§ **TASK REQUIREMENTS**:
Can you give the data below back with "Polymetal Gray Metallic" switched to "Jet Black Mica" and nothing else altered?

Collected data
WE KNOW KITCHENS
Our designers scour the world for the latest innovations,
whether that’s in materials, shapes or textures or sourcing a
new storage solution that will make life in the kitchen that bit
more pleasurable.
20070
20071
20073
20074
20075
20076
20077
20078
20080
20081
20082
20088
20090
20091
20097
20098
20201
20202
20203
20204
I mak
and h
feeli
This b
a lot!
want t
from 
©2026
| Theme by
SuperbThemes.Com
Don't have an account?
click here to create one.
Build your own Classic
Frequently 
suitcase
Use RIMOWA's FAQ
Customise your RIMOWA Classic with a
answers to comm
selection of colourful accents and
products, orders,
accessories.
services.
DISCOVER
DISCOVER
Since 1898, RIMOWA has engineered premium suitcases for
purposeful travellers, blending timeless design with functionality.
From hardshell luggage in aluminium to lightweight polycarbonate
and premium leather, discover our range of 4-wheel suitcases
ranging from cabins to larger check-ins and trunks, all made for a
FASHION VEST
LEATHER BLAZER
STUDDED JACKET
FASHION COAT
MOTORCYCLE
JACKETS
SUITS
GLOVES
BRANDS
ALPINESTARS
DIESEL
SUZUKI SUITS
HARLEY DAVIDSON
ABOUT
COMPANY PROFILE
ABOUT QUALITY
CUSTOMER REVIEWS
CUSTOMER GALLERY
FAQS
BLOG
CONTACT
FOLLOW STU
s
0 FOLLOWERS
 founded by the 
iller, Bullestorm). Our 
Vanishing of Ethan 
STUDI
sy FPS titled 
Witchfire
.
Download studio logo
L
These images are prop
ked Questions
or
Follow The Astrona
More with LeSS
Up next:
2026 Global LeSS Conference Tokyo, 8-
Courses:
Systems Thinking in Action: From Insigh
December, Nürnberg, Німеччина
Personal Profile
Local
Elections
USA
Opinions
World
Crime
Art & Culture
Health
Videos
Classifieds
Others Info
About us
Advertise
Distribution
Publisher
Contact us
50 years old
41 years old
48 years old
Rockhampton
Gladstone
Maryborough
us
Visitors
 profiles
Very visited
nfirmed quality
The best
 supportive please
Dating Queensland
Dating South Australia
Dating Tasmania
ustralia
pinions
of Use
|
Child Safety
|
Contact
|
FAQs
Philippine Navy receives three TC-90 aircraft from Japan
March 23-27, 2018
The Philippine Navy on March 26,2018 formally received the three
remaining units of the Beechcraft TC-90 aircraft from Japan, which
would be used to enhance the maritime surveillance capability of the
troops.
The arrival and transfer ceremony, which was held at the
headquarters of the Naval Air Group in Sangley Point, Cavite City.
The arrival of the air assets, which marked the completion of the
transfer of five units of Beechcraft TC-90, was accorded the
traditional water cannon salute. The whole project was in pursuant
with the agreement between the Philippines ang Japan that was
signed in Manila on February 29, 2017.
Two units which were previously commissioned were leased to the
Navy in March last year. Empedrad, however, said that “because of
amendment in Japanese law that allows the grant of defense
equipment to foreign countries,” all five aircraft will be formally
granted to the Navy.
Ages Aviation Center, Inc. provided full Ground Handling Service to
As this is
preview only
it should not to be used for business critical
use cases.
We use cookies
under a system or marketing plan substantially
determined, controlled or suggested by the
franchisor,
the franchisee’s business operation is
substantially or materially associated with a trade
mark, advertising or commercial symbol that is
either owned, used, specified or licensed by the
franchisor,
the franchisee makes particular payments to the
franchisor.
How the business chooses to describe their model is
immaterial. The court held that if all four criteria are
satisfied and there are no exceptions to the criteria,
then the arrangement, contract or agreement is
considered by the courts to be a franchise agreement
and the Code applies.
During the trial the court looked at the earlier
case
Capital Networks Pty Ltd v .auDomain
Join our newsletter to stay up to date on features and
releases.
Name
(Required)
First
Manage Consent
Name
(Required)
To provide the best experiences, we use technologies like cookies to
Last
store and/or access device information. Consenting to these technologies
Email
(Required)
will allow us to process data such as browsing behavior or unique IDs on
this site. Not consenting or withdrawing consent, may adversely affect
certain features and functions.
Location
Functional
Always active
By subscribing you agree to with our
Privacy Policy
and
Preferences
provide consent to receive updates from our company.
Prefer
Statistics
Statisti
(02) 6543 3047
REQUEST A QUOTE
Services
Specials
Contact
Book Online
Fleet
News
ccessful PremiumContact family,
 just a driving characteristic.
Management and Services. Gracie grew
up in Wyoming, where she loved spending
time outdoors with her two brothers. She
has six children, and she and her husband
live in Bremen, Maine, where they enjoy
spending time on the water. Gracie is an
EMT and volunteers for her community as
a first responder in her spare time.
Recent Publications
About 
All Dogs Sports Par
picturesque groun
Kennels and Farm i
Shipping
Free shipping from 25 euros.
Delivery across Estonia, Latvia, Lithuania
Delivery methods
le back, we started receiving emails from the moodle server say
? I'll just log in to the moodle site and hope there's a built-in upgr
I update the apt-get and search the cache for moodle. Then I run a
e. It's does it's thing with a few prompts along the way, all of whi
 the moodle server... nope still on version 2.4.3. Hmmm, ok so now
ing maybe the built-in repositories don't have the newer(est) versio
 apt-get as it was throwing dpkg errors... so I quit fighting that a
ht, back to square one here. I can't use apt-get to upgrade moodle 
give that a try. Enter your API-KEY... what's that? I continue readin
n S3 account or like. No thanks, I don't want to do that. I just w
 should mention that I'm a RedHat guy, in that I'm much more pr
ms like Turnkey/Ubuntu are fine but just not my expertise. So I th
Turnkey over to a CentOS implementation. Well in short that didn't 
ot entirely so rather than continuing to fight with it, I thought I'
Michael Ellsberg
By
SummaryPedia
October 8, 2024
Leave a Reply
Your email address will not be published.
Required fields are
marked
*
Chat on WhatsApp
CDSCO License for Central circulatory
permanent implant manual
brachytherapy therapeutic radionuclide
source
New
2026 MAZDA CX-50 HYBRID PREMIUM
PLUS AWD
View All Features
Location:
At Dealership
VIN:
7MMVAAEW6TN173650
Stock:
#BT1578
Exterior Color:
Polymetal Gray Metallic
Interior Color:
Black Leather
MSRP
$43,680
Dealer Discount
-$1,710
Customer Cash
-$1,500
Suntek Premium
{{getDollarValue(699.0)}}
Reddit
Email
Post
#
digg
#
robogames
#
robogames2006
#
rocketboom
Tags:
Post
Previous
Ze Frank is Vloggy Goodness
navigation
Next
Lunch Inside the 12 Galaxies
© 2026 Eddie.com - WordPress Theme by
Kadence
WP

§ **COMPLETED TASK**:
WE KNOW KITCHENS
Our designers scour the world for the latest innovations,
whether that’s in materials, shapes or textures or sourcing a
new storage solution that will make life in the kitchen that bit
more pleasurable.
20070
20071
20073
20074
20075
20076
20077
20078
20080
20081
20082
20088
20090
20091
20097
20098
20201
20202
20203
20204
I mak
and h
feeli
This b
a lot!
want t
from 
©2026
| Theme by
SuperbThemes.Com
Don't have an account?
click here to create one.
Build your own Classic
Frequently 
suitcase
Use RIMOWA's FAQ
Customise your RIMOWA Classic with a
answers to comm
selection of colourful accents and
products, orders,
accessories.
services.
DISCOVER
DISCOVER
Since 1898, RIMOWA has engineered premium suitcases for
purposeful travellers, blending timeless design with functionality.
From hardshell luggage in aluminium to lightweight polycarbonate
and premium leather, discover our range of 4-wheel suitcases
ranging from cabins to larger check-ins and trunks, all made for a
FASHION VEST
LEATHER BLAZER
STUDDED JACKET
FASHION COAT
MOTORCYCLE
JACKETS
SUITS
GLOVES
BRANDS
ALPINESTARS
DIESEL
SUZUKI SUITS
HARLEY DAVIDSON
ABOUT
COMPANY PROFILE
ABOUT QUALITY
CUSTOMER REVIEWS
CUSTOMER GALLERY
FAQS
BLOG
CONTACT
FOLLOW STU
s
0 FOLLOWERS
 founded by the 
iller, Bullestorm). Our 
Vanishing of Ethan 
STUDI
sy FPS titled 
Witchfire
.
Download studio logo
L
These images are prop
ked Questions
or
Follow The Astrona
More with LeSS
Up next:
2026 Global LeSS Conference Tokyo, 8-
Courses:
Systems Thinking in Action: From Insigh
December, Nürnberg, Німеччина
Personal Profile
Local
Elections
USA
Opinions
World
Crime
Art & Culture
Health
Videos
Classifieds
Others Info
About us
Advertise
Distribution
Publisher
Contact us
50 years old
41 years old
48 years old
Rockhampton
Gladstone
Maryborough
us
Visitors
 profiles
Very visited
nfirmed quality
The best
 supportive please
Dating Queensland
Dating South Australia
Dating Tasmania
ustralia
pinions
of Use
|
Child Safety
|
Contact
|
FAQs
Philippine Navy receives three TC-90 aircraft from Japan
March 23-27, 2018
The Philippine Navy on March 26,2018 formally received the three
remaining units of the Beechcraft TC-90 aircraft from Japan, which
would be used to enhance the maritime surveillance capability of the
troops.
The arrival and transfer ceremony, which was held at the
headquarters of the Naval Air Group in Sangley Point, Cavite City.
The arrival of the air assets, which marked the completion of the
transfer of five units of Beechcraft TC-90, was accorded the
traditional water cannon salute. The whole project was in pursuant
with the agreement between the Philippines ang Japan that was
signed in Manila on February 29, 2017.
Two units which were previously commissioned were leased to the
Navy in March last year. Empedrad, however, said that “because of
amendment in Japanese law that allows the grant of defense
equipment to foreign countries,” all five aircraft will be formally
granted to the Navy.
Ages Aviation Center, Inc. provided full Ground Handling Service to
As this is
preview only
it should not to be used for business critical
use cases.
We use cookies
under a system or marketing plan substantially
determined, controlled or suggested by the
franchisor,
the franchisee’s business operation is
substantially or materially associated with a trade
mark, advertising or commercial symbol that is
either owned, used, specified or licensed by the
franchisor,
the franchisee makes particular payments to the
franchisor.
How the business chooses to describe their model is
immaterial. The court held that if all four criteria are
satisfied and there are no exceptions to the criteria,
then the arrangement, contract or agreement is
considered by the courts to be a franchise agreement
and the Code applies.
During the trial the court looked at the earlier
case
Capital Networks Pty Ltd v .auDomain
Join our newsletter to stay up to date on features and
releases.
Name
(Required)
First
Manage Consent
Name
(Required)
To provide the best experiences, we use technologies like cookies to
Last
store and/or access device information. Consenting to these technologies
Email
(Required)
will allow us to process data such as browsing behavior or unique IDs on
this site. Not consenting or withdrawing consent, may adversely affect
certain features and functions.
Location
Functional
Always active
By subscribing you agree to with our
Privacy Policy
and
Preferences
provide consent to receive updates from our company.
Prefer
Statistics
Statisti
(02) 6543 3047
REQUEST A QUOTE
Services
Specials
Contact
Book Online
Fleet
News
ccessful PremiumContact family,
 just a driving characteristic.
Management and Services. Gracie grew
up in Wyoming, where she loved spending
time outdoors with her two brothers. She
has six children, and she and her husband
live in Bremen, Maine, where they enjoy
spending time on the water. Gracie is an
EMT and volunteers for her community as
a first responder in her spare time.
Recent Publications
About 
All Dogs Sports Par
picturesque groun
Kennels and Farm i
Shipping
Free shipping from 25 euros.
Delivery across Estonia, Latvia, Lithuania
Delivery methods
le back, we started receiving emails from the moodle server say
? I'll just log in to the moodle site and hope there's a built-in upgr
I update the apt-get and search the cache for moodle. Then I run a
e. It's does it's thing with a few prompts along the way, all of whi
 the moodle server... nope still on version 2.4.3. Hmmm, ok so now
ing maybe the built-in repositories don't have the newer(est) versio
 apt-get as it was throwing dpkg errors... so I quit fighting that a
ht, back to square one here. I can't use apt-get to upgrade moodle 
give that a try. Enter your API-KEY... what's that? I continue readin
n S3 account or like. No thanks, I don't want to do that. I just w
 should mention that I'm a RedHat guy, in that I'm much more pr
ms like Turnkey/Ubuntu are fine but just not my expertise. So I th
Turnkey over to a CentOS implementation. Well in short that didn't 
ot entirely so rather than continuing to fight with it, I thought I'
Michael Ellsberg
By
SummaryPedia
October 8, 2024
Leave a Reply
Your email address will not be published.
Required fields are
marked
*
Chat on WhatsApp
CDSCO License for Central circulatory
permanent implant manual
brachytherapy therapeutic radionuclide
source
New
2026 MAZDA CX-50 HYBRID PREMIUM
PLUS AWD
View All Features
Location:
At Dealership
VIN:
7MMVAAEW6TN173650
Stock:
#BT1578
Exterior Color:
Jet Black Mica
Interior Color:
Black Leather
MSRP
$43,680
Dealer Discount
-$1,710
Customer Cash
-$1,500
Suntek Premium
{{getDollarValue(699.0)}}
Reddit
Email
Post
#
digg
#
robogames
#
robogames2006
#
rocketboom
Tags:
Post
Previous
Ze Frank is Vloggy Goodness
navigation
Next
Lunch Inside the 12 Galaxies
© 2026 Eddie.com - WordPress Theme by
Kadence
WP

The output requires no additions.